Having been a cheerleader at the University of Washington.oorhees became a cheerleader for the Seattle SuperSonics basketball team. She then went on to try out for the newly created Sea Gals cheerleading squad for the Seattle Seahawks in 1976 and became a member of that inaugural squad of 21 women led by director Holly Lemke. Van Voorhees was the first hopeful to perform at the try outs at Mercer Island and her performance was described as "downright spectacular". The Sea Gals made their first appearance during the Seahawks' first ever game against the St Louis Cardinals on September 12, 1976. She later became a cheerleader for the Los Angeles Rams when she was based in Los Angeles.

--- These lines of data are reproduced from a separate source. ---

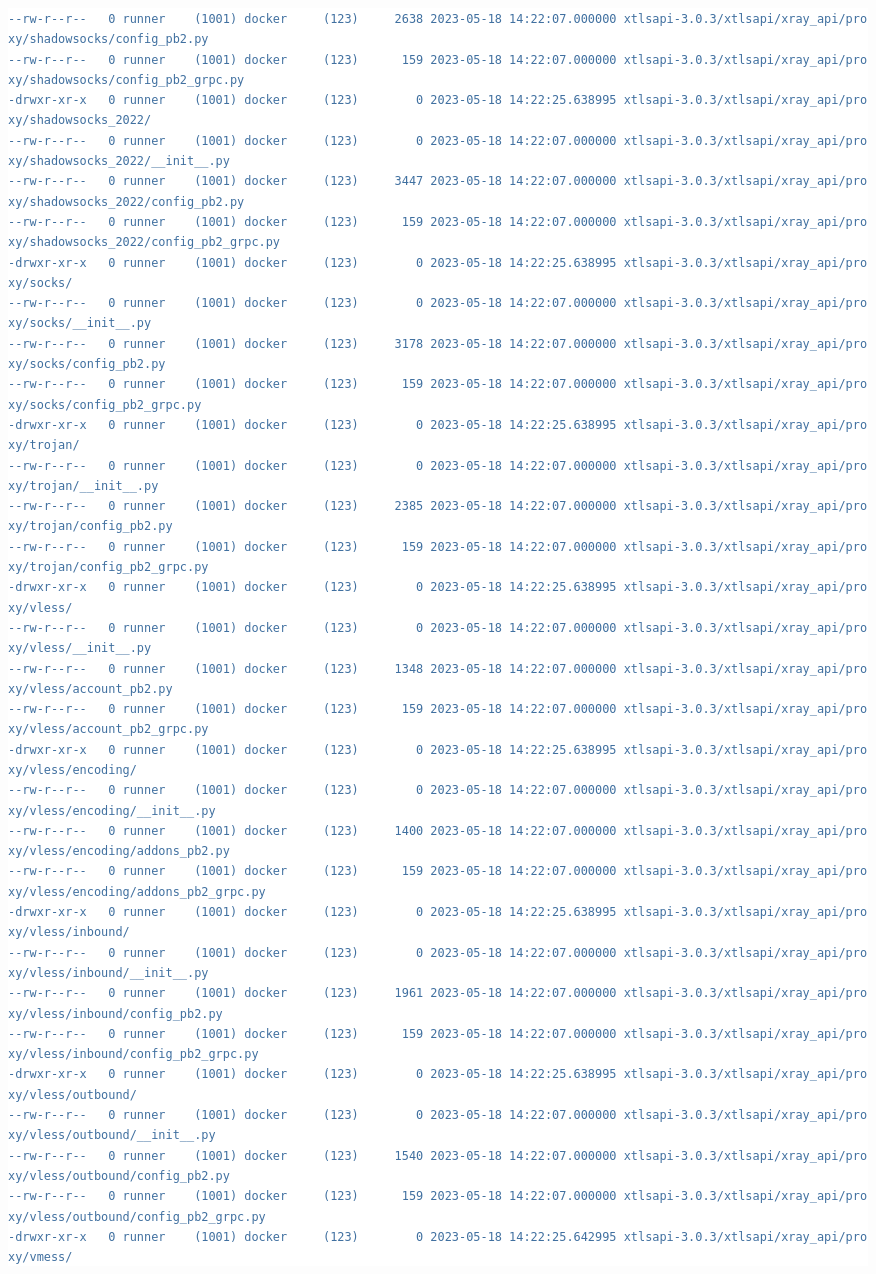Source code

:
 ```diff
--rw-r--r--   0 runner    (1001) docker     (123)     2638 2023-05-18 14:22:07.000000 xtlsapi-3.0.3/xtlsapi/xray_api/proxy/shadowsocks/config_pb2.py
--rw-r--r--   0 runner    (1001) docker     (123)      159 2023-05-18 14:22:07.000000 xtlsapi-3.0.3/xtlsapi/xray_api/proxy/shadowsocks/config_pb2_grpc.py
-drwxr-xr-x   0 runner    (1001) docker     (123)        0 2023-05-18 14:22:25.638995 xtlsapi-3.0.3/xtlsapi/xray_api/proxy/shadowsocks_2022/
--rw-r--r--   0 runner    (1001) docker     (123)        0 2023-05-18 14:22:07.000000 xtlsapi-3.0.3/xtlsapi/xray_api/proxy/shadowsocks_2022/__init__.py
--rw-r--r--   0 runner    (1001) docker     (123)     3447 2023-05-18 14:22:07.000000 xtlsapi-3.0.3/xtlsapi/xray_api/proxy/shadowsocks_2022/config_pb2.py
--rw-r--r--   0 runner    (1001) docker     (123)      159 2023-05-18 14:22:07.000000 xtlsapi-3.0.3/xtlsapi/xray_api/proxy/shadowsocks_2022/config_pb2_grpc.py
-drwxr-xr-x   0 runner    (1001) docker     (123)        0 2023-05-18 14:22:25.638995 xtlsapi-3.0.3/xtlsapi/xray_api/proxy/socks/
--rw-r--r--   0 runner    (1001) docker     (123)        0 2023-05-18 14:22:07.000000 xtlsapi-3.0.3/xtlsapi/xray_api/proxy/socks/__init__.py
--rw-r--r--   0 runner    (1001) docker     (123)     3178 2023-05-18 14:22:07.000000 xtlsapi-3.0.3/xtlsapi/xray_api/proxy/socks/config_pb2.py
--rw-r--r--   0 runner    (1001) docker     (123)      159 2023-05-18 14:22:07.000000 xtlsapi-3.0.3/xtlsapi/xray_api/proxy/socks/config_pb2_grpc.py
-drwxr-xr-x   0 runner    (1001) docker     (123)        0 2023-05-18 14:22:25.638995 xtlsapi-3.0.3/xtlsapi/xray_api/proxy/trojan/
--rw-r--r--   0 runner    (1001) docker     (123)        0 2023-05-18 14:22:07.000000 xtlsapi-3.0.3/xtlsapi/xray_api/proxy/trojan/__init__.py
--rw-r--r--   0 runner    (1001) docker     (123)     2385 2023-05-18 14:22:07.000000 xtlsapi-3.0.3/xtlsapi/xray_api/proxy/trojan/config_pb2.py
--rw-r--r--   0 runner    (1001) docker     (123)      159 2023-05-18 14:22:07.000000 xtlsapi-3.0.3/xtlsapi/xray_api/proxy/trojan/config_pb2_grpc.py
-drwxr-xr-x   0 runner    (1001) docker     (123)        0 2023-05-18 14:22:25.638995 xtlsapi-3.0.3/xtlsapi/xray_api/proxy/vless/
--rw-r--r--   0 runner    (1001) docker     (123)        0 2023-05-18 14:22:07.000000 xtlsapi-3.0.3/xtlsapi/xray_api/proxy/vless/__init__.py
--rw-r--r--   0 runner    (1001) docker     (123)     1348 2023-05-18 14:22:07.000000 xtlsapi-3.0.3/xtlsapi/xray_api/proxy/vless/account_pb2.py
--rw-r--r--   0 runner    (1001) docker     (123)      159 2023-05-18 14:22:07.000000 xtlsapi-3.0.3/xtlsapi/xray_api/proxy/vless/account_pb2_grpc.py
-drwxr-xr-x   0 runner    (1001) docker     (123)        0 2023-05-18 14:22:25.638995 xtlsapi-3.0.3/xtlsapi/xray_api/proxy/vless/encoding/
--rw-r--r--   0 runner    (1001) docker     (123)        0 2023-05-18 14:22:07.000000 xtlsapi-3.0.3/xtlsapi/xray_api/proxy/vless/encoding/__init__.py
--rw-r--r--   0 runner    (1001) docker     (123)     1400 2023-05-18 14:22:07.000000 xtlsapi-3.0.3/xtlsapi/xray_api/proxy/vless/encoding/addons_pb2.py
--rw-r--r--   0 runner    (1001) docker     (123)      159 2023-05-18 14:22:07.000000 xtlsapi-3.0.3/xtlsapi/xray_api/proxy/vless/encoding/addons_pb2_grpc.py
-drwxr-xr-x   0 runner    (1001) docker     (123)        0 2023-05-18 14:22:25.638995 xtlsapi-3.0.3/xtlsapi/xray_api/proxy/vless/inbound/
--rw-r--r--   0 runner    (1001) docker     (123)        0 2023-05-18 14:22:07.000000 xtlsapi-3.0.3/xtlsapi/xray_api/proxy/vless/inbound/__init__.py
--rw-r--r--   0 runner    (1001) docker     (123)     1961 2023-05-18 14:22:07.000000 xtlsapi-3.0.3/xtlsapi/xray_api/proxy/vless/inbound/config_pb2.py
--rw-r--r--   0 runner    (1001) docker     (123)      159 2023-05-18 14:22:07.000000 xtlsapi-3.0.3/xtlsapi/xray_api/proxy/vless/inbound/config_pb2_grpc.py
-drwxr-xr-x   0 runner    (1001) docker     (123)        0 2023-05-18 14:22:25.638995 xtlsapi-3.0.3/xtlsapi/xray_api/proxy/vless/outbound/
--rw-r--r--   0 runner    (1001) docker     (123)        0 2023-05-18 14:22:07.000000 xtlsapi-3.0.3/xtlsapi/xray_api/proxy/vless/outbound/__init__.py
--rw-r--r--   0 runner    (1001) docker     (123)     1540 2023-05-18 14:22:07.000000 xtlsapi-3.0.3/xtlsapi/xray_api/proxy/vless/outbound/config_pb2.py
--rw-r--r--   0 runner    (1001) docker     (123)      159 2023-05-18 14:22:07.000000 xtlsapi-3.0.3/xtlsapi/xray_api/proxy/vless/outbound/config_pb2_grpc.py
-drwxr-xr-x   0 runner    (1001) docker     (123)        0 2023-05-18 14:22:25.642995 xtlsapi-3.0.3/xtlsapi/xray_api/proxy/vmess/
```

Having moved to Los Angeles, Van Voorhees worked as a dancer at Disneyland's Golden Horseshoe Revue and appeared in various television shows including Benson, It's a Living and Good Morning America. She additionally featured in commercials for Pond's and Datsun and was in the Los Angeles Civic Light Opera's performance of Guys and Dolls. Her most prominent role was as a featured performer in the film Xanadu, where she played one of the immortal muses, sisters to the muse played by Olivia Newton-John. Following Xanadu, Van Voorhees appeared a number of times on the Los Angeles stage such as in the musical ‘’Walls’’ at the Huntington Hartford Theater in 1983. However, Van Voorhees did not remain active in the industry long-term.

==Personal life and death==
Van Voorhees identified as Native American. She died on April 5, 2026, at the age of 72, after a lengthy battle with Parkinson's disease.